What does a brand that once helped define American style do when its fans drift away and the younger generation takes little notice of it?
If you're Gap, you might turn to a fashion-minded hip-hop superstar, who once rapped about stealing from you when he worked in one of your stores as a youth, in order to surf his notoriety. If you're J. Crew, you might turn to a free-thinking, fashion-minded designer, who once made an impression on your chief executive when he worked in one of your stores as a youth, in a quest to find your next chapter.
"I don't know much about what Kanye's goal may be with the Gap collab," said Chris Echevarria, who started his DTC menswear company, Brooklyn-based Blackstock & Weber, in 2018. "But my goal, as somebody who's lesser known, is to be able to amplify ourselves through J. Crew's platform, as I give J. Crew something that they probably wouldn't have done, just through the eyes of a younger company that has a different perspective on where American menswear might be going at this point in time."
When Echevarria was still an undergraduate at the Fashion Institute of Technology, he worked at the J. Crew Liquor Store, a concept in Manhattan that recently closed, and caught the attention of J. Crew's then-CEO Mickey Drexler. Eventually Drexler tapped him to help out with the brand's In Good Company effort, where J. Crew explores collaborations, to help scout potential brand partners.
"We started having conversations about what I liked and the things that I saw on the market, and would have just off-the-cuff conversations," he said by phone. "He would stop into the store because it was his baby. I left there with a friend in Mickey and several people that worked for the company, so even while I was in school I was able to kind of create a stamp on that period of menswear that felt really important, before I even really got my feet wet in New York City."

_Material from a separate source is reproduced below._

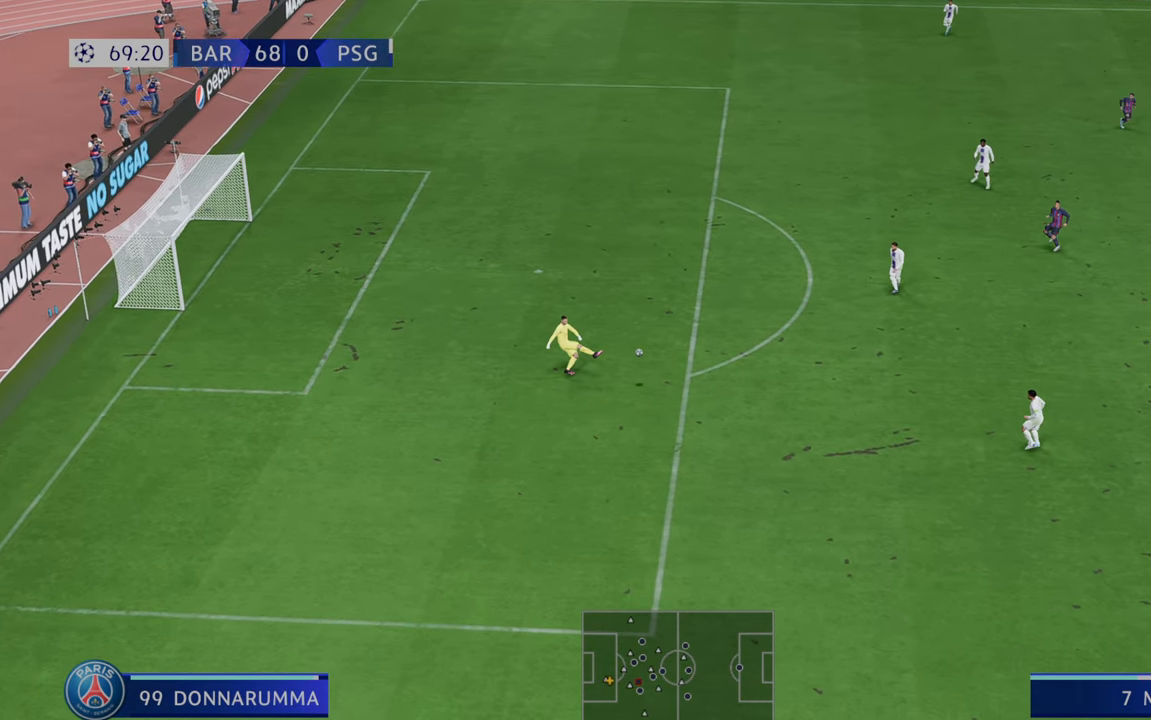
{"buttons": ["R2"], "left_stick": "center", "right_stick": "center", "events": [[67, "left_stick", "up-right"], [267, "left_stick", "center"]]}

The J. Crew collaboration features the men's loafers that are the cornerstone of Blackstock & Weber's assortment. The first iteration was released Friday, with another coming in mid-October; each pair retails for $345. Echevarria landed on the classic footwear as the ideal canvas for an updated shoe that could step away from the ubiquity of sneakers, while nodding to the way sneakers and streetwear are embedded in the culture.

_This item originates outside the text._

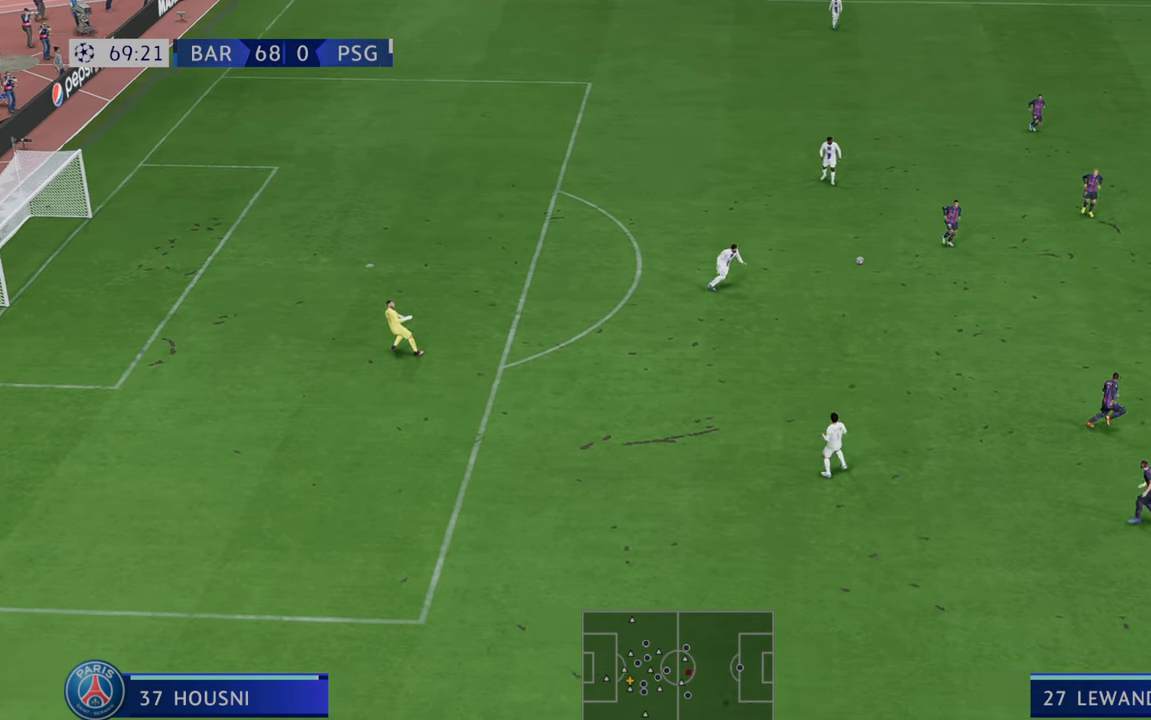
{"buttons": ["R2"], "left_stick": "center", "right_stick": "center", "events": []}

"I wanted to not only provide those black and brown classics for people, but show them that the shoe is just as versatile as, say, your favorite sneaker," he said. "One of my favorite sneakers is the Air Force One. The Nike Air Force One has a deep history of media play, or color play. It's hundreds of colors, spanning years and years and years, just on this one silhouette. You can get them in white or black, and those are your staples. It's just a really good base."
He also leveraged streetwear's drops sales approach. Blackstock & Weber regularly releases its fresh takes on the loafer at noon on a Friday, and they sell out by 12:30. The retailer has forged several collaborations with other brands, "J. Crew being one of them," he said. "And those operators drop releases as well. So we've kind of created this thing where we are the people that have sort of reinstituted and made the loafer cool again."
Echevarria's faith in the staying power of an old-fashioned shoe reflects his belief that brands have ceded their own power to shape and reshape fashion. Elements of his designs, including the quality and sustainability of the fabric, reflect what's important to him, beyond their utility in marketing.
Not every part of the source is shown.